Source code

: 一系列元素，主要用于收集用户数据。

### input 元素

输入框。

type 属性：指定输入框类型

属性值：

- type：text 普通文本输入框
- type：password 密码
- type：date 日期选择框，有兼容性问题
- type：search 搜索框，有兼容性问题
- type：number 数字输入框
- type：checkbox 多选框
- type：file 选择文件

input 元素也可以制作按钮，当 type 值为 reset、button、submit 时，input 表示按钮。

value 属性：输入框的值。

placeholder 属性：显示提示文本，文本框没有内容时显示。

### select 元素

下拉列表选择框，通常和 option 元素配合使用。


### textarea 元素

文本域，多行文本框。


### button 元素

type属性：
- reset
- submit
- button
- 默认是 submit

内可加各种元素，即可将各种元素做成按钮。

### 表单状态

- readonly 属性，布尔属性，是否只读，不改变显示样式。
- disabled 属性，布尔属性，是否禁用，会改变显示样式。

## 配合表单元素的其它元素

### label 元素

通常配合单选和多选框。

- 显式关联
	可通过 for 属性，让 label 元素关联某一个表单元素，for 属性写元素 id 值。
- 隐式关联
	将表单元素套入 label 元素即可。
+---+
#### About this exercise
Print all of the rows above again, character for character, with nothing changed.

#### Expected answer
Source code

: 一系列元素，主要用于收集用户数据。

### input 元素

输入框。

type 属性：指定输入框类型

属性值：

- type：text 普通文本输入框
- type：password 密码
- type：date 日期选择框，有兼容性问题
- type：search 搜索框，有兼容性问题
- type：number 数字输入框
- type：checkbox 多选框
- type：file 选择文件

input 元素也可以制作按钮，当 type 值为 reset、button、submit 时，input 表示按钮。

value 属性：输入框的值。

placeholder 属性：显示提示文本，文本框没有内容时显示。

### select 元素

下拉列表选择框，通常和 option 元素配合使用。


### textarea 元素

文本域，多行文本框。


### button 元素

type属性：
- reset
- submit
- button
- 默认是 submit

内可加各种元素，即可将各种元素做成按钮。

### 表单状态

- readonly 属性，布尔属性，是否只读，不改变显示样式。
- disabled 属性，布尔属性，是否禁用，会改变显示样式。

## 配合表单元素的其它元素

### label 元素

通常配合单选和多选框。

- 显式关联
	可通过 for 属性，让 label 元素关联某一个表单元素，for 属性写元素 id 值。
- 隐式关联
	将表单元素套入 label 元素即可。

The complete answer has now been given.